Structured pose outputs
★ ★ ★ ★ ★ ★ ★

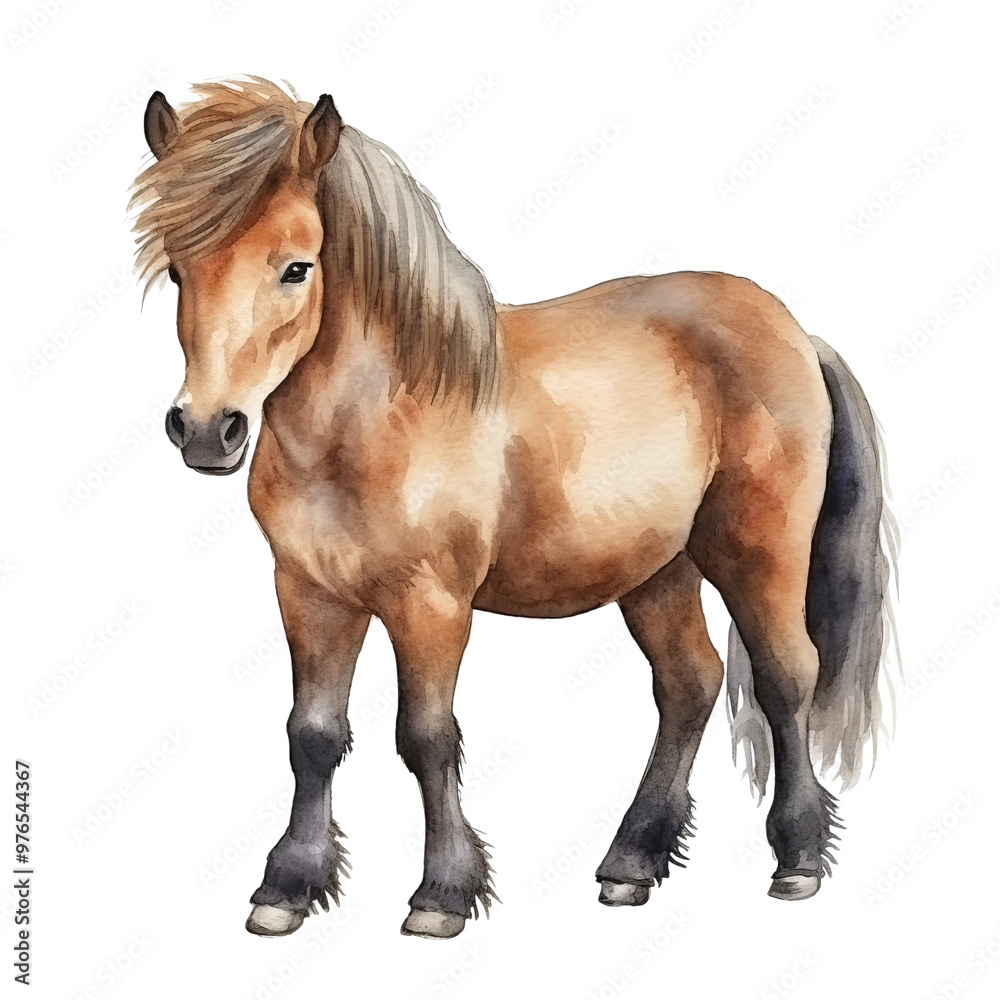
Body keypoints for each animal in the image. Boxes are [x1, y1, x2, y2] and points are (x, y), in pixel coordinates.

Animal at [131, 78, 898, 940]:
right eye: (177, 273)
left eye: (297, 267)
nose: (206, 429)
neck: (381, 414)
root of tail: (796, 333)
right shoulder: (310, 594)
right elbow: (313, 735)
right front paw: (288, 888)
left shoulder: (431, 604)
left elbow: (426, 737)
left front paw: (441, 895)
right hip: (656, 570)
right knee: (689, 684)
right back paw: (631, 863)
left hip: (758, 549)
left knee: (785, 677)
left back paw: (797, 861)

★ ★ ★ ★ ★ ★ ★

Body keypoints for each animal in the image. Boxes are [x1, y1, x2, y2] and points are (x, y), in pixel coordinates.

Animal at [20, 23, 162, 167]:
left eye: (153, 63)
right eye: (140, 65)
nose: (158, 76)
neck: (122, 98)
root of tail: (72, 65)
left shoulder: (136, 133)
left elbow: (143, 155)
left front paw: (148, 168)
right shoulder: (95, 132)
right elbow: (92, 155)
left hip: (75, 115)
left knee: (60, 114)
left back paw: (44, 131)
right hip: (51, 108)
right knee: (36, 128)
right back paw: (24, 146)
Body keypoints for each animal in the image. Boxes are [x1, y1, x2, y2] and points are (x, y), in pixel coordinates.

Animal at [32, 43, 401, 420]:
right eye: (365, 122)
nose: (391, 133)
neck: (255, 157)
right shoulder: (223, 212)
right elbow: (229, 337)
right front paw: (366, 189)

★ ★ ★ ★ ★ ★ ★

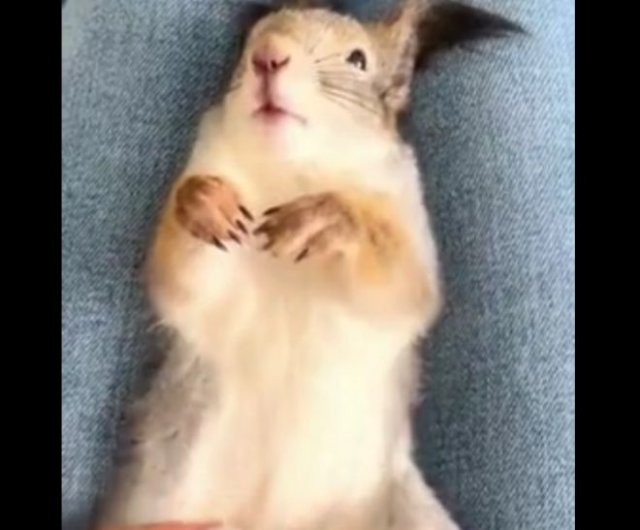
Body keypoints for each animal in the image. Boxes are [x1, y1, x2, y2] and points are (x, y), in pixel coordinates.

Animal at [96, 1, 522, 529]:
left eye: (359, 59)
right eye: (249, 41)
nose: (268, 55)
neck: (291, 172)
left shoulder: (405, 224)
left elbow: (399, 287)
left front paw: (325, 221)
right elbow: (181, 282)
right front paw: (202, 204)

★ ★ ★ ★ ★ ★ ★

• **What is being asked**
Tell how many lines of the data above include the string "elbow", with no other text in the answer.

• **Response below**
7